EXERCISE DETAILS:
Each line of the listing below must be retyped as given.

--- RECORDS SHOWN Enclosed Below ---

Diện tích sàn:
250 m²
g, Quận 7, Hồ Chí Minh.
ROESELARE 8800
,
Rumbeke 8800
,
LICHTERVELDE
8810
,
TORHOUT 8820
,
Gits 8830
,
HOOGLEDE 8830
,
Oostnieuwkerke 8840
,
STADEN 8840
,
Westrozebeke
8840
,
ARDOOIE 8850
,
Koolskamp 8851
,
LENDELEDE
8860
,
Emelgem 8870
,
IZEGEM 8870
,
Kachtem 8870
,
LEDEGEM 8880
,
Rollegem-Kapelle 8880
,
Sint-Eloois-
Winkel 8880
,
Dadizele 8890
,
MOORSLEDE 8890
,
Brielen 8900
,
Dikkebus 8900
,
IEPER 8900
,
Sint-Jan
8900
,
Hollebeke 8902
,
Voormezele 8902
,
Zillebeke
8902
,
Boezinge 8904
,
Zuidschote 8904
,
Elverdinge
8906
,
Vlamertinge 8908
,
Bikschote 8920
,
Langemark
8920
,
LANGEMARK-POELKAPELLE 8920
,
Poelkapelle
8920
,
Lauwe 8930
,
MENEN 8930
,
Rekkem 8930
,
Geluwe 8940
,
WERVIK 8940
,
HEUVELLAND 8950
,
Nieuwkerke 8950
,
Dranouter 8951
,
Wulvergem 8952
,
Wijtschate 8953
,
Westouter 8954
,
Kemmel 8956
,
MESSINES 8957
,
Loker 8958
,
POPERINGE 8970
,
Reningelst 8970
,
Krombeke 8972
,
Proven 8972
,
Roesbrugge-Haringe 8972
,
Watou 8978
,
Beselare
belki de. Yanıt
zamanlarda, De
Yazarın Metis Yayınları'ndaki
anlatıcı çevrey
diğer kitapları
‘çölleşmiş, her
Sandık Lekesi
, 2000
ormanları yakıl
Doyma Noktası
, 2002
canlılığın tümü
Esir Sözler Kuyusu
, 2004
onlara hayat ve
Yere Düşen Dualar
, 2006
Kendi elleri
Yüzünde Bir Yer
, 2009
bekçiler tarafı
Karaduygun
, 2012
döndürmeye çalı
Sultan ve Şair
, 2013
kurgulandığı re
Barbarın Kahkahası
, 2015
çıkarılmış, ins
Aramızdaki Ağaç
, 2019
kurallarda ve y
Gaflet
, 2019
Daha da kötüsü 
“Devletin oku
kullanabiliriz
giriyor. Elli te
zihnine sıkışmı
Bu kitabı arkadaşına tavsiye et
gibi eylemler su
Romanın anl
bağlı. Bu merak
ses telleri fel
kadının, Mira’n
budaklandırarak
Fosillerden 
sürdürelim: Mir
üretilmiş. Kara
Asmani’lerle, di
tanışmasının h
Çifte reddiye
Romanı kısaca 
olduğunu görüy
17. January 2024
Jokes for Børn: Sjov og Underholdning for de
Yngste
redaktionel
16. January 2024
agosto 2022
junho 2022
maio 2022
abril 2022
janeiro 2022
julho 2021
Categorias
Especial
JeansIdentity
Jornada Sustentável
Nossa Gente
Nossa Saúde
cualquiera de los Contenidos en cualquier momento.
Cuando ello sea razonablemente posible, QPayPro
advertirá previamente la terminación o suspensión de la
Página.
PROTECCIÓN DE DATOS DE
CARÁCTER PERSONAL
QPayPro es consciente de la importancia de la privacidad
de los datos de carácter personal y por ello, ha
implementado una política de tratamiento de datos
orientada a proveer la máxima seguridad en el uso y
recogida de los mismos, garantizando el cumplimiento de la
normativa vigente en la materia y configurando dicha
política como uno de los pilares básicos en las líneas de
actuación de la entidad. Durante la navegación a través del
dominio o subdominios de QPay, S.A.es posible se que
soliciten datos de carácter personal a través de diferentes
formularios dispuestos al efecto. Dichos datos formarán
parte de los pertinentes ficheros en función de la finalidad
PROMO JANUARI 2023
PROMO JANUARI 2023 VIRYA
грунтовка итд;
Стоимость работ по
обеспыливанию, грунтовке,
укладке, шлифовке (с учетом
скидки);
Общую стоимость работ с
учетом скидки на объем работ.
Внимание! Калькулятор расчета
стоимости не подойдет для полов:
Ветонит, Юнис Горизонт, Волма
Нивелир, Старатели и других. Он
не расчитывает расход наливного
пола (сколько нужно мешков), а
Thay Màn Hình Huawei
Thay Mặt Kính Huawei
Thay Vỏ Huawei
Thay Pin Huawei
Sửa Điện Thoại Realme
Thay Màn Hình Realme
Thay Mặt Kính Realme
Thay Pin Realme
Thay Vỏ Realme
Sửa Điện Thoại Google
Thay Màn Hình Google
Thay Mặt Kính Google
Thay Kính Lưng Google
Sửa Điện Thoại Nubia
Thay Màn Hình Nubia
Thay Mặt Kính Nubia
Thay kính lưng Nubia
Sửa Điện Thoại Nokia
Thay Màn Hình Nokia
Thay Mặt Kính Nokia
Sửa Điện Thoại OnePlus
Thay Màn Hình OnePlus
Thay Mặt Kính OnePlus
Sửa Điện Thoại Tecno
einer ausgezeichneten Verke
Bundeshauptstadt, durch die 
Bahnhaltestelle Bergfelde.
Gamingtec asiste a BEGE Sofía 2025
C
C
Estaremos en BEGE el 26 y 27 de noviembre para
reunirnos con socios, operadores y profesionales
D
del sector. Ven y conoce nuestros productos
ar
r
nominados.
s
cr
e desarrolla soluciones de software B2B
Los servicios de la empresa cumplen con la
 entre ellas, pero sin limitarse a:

--- End of Enclosed RECORDS SHOWN ---

RESPONSE AREA:
Diện tích sàn:
250 m²
g, Quận 7, Hồ Chí Minh.
ROESELARE 8800
,
Rumbeke 8800
,
LICHTERVELDE
8810
,
TORHOUT 8820
,
Gits 8830
,
HOOGLEDE 8830
,
Oostnieuwkerke 8840
,
STADEN 8840
,
Westrozebeke
8840
,
ARDOOIE 8850
,
Koolskamp 8851
,
LENDELEDE
8860
,
Emelgem 8870
,
IZEGEM 8870
,
Kachtem 8870
,
LEDEGEM 8880
,
Rollegem-Kapelle 8880
,
Sint-Eloois-
Winkel 8880
,
Dadizele 8890
,
MOORSLEDE 8890
,
Brielen 8900
,
Dikkebus 8900
,
IEPER 8900
,
Sint-Jan
8900
,
Hollebeke 8902
,
Voormezele 8902
,
Zillebeke
8902
,
Boezinge 8904
,
Zuidschote 8904
,
Elverdinge
8906
,
Vlamertinge 8908
,
Bikschote 8920
,
Langemark
8920
,
LANGEMARK-POELKAPELLE 8920
,
Poelkapelle
8920
,
Lauwe 8930
,
MENEN 8930
,
Rekkem 8930
,
Geluwe 8940
,
WERVIK 8940
,
HEUVELLAND 8950
,
Nieuwkerke 8950
,
Dranouter 8951
,
Wulvergem 8952
,
Wijtschate 8953
,
Westouter 8954
,
Kemmel 8956
,
MESSINES 8957
,
Loker 8958
,
POPERINGE 8970
,
Reningelst 8970
,
Krombeke 8972
,
Proven 8972
,
Roesbrugge-Haringe 8972
,
Watou 8978
,
Beselare
belki de. Yanıt
zamanlarda, De
Yazarın Metis Yayınları'ndaki
anlatıcı çevrey
diğer kitapları
‘çölleşmiş, her
Sandık Lekesi
, 2000
ormanları yakıl
Doyma Noktası
, 2002
canlılığın tümü
Esir Sözler Kuyusu
, 2004
onlara hayat ve
Yere Düşen Dualar
, 2006
Kendi elleri
Yüzünde Bir Yer
, 2009
bekçiler tarafı
Karaduygun
, 2012
döndürmeye çalı
Sultan ve Şair
, 2013
kurgulandığı re
Barbarın Kahkahası
, 2015
çıkarılmış, ins
Aramızdaki Ağaç
, 2019
kurallarda ve y
Gaflet
, 2019
Daha da kötüsü 
“Devletin oku
kullanabiliriz
giriyor. Elli te
zihnine sıkışmı
Bu kitabı arkadaşına tavsiye et
gibi eylemler su
Romanın anl
bağlı. Bu merak
ses telleri fel
kadının, Mira’n
budaklandırarak
Fosillerden 
sürdürelim: Mir
üretilmiş. Kara
Asmani’lerle, di
tanışmasının h
Çifte reddiye
Romanı kısaca 
olduğunu görüy
17. January 2024
Jokes for Børn: Sjov og Underholdning for de
Yngste
redaktionel
16. January 2024
agosto 2022
junho 2022
maio 2022
abril 2022
janeiro 2022
julho 2021
Categorias
Especial
JeansIdentity
Jornada Sustentável
Nossa Gente
Nossa Saúde
cualquiera de los Contenidos en cualquier momento.
Cuando ello sea razonablemente posible, QPayPro
advertirá previamente la terminación o suspensión de la
Página.
PROTECCIÓN DE DATOS DE
CARÁCTER PERSONAL
QPayPro es consciente de la importancia de la privacidad
de los datos de carácter personal y por ello, ha
implementado una política de tratamiento de datos
orientada a proveer la máxima seguridad en el uso y
recogida de los mismos, garantizando el cumplimiento de la
normativa vigente en la materia y configurando dicha
política como uno de los pilares básicos en las líneas de
actuación de la entidad. Durante la navegación a través del
dominio o subdominios de QPay, S.A.es posible se que
soliciten datos de carácter personal a través de diferentes
formularios dispuestos al efecto. Dichos datos formarán
parte de los pertinentes ficheros en función de la finalidad
PROMO JANUARI 2023
PROMO JANUARI 2023 VIRYA
грунтовка итд;
Стоимость работ по
обеспыливанию, грунтовке,
укладке, шлифовке (с учетом
скидки);
Общую стоимость работ с
учетом скидки на объем работ.
Внимание! Калькулятор расчета
стоимости не подойдет для полов:
Ветонит, Юнис Горизонт, Волма
Нивелир, Старатели и других. Он
не расчитывает расход наливного
пола (сколько нужно мешков), а
Thay Màn Hình Huawei
Thay Mặt Kính Huawei
Thay Vỏ Huawei
Thay Pin Huawei
Sửa Điện Thoại Realme
Thay Màn Hình Realme
Thay Mặt Kính Realme
Thay Pin Realme
Thay Vỏ Realme
Sửa Điện Thoại Google
Thay Màn Hình Google
Thay Mặt Kính Google
Thay Kính Lưng Google
Sửa Điện Thoại Nubia
Thay Màn Hình Nubia
Thay Mặt Kính Nubia
Thay kính lưng Nubia
Sửa Điện Thoại Nokia
Thay Màn Hình Nokia
Thay Mặt Kính Nokia
Sửa Điện Thoại OnePlus
Thay Màn Hình OnePlus
Thay Mặt Kính OnePlus
Sửa Điện Thoại Tecno
einer ausgezeichneten Verke
Bundeshauptstadt, durch die 
Bahnhaltestelle Bergfelde.
Gamingtec asiste a BEGE Sofía 2025
C
C
Estaremos en BEGE el 26 y 27 de noviembre para
reunirnos con socios, operadores y profesionales
D
del sector. Ven y conoce nuestros productos
ar
r
nominados.
s
cr
e desarrolla soluciones de software B2B
Los servicios de la empresa cumplen con la
 entre ellas, pero sin limitarse a:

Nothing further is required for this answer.